**** DATA SHOWN ****

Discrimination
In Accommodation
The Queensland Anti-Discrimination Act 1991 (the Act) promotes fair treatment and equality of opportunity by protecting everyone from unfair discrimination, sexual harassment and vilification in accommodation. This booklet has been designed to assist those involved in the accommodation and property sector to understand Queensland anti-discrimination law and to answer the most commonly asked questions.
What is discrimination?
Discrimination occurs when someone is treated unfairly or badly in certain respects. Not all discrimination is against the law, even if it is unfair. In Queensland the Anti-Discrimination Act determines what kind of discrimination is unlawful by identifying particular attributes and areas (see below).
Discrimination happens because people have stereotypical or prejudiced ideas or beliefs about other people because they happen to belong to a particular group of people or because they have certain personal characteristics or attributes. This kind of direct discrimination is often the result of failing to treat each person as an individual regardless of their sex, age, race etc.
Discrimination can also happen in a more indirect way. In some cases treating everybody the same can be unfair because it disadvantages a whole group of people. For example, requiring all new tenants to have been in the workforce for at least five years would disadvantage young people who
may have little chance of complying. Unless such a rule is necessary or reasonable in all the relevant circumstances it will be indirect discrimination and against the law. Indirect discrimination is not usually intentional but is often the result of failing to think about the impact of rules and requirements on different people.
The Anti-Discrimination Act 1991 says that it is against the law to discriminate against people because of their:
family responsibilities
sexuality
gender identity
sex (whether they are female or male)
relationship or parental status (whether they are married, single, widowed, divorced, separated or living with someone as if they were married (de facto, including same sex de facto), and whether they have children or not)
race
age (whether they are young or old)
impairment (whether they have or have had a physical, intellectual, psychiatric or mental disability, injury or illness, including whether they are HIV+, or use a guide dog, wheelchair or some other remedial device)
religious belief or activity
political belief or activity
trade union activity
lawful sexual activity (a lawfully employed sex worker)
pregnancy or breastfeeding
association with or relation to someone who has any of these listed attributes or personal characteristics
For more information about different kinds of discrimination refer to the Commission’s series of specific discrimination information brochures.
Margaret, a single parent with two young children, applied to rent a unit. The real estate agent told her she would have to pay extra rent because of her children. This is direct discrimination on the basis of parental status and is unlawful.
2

****

YOUR INSTRUCTIONS
Return every line of the listing above where "Anti" appears.

TASK RESULT
The Queensland Anti-Discrimination Act 1991 (the Act) promotes fair treatment and equality of opportunity by protecting everyone from unfair discrimination, sexual harassment and vilification in accommodation. This booklet has been designed to assist those involved in the accommodation and property sector to understand Queensland anti-discrimination law and to answer the most commonly asked questions.
Discrimination occurs when someone is treated unfairly or badly in certain respects. Not all discrimination is against the law, even if it is unfair. In Queensland the Anti-Discrimination Act determines what kind of discrimination is unlawful by identifying particular attributes and areas (see below).
The Anti-Discrimination Act 1991 says that it is against the law to discriminate against people because of their:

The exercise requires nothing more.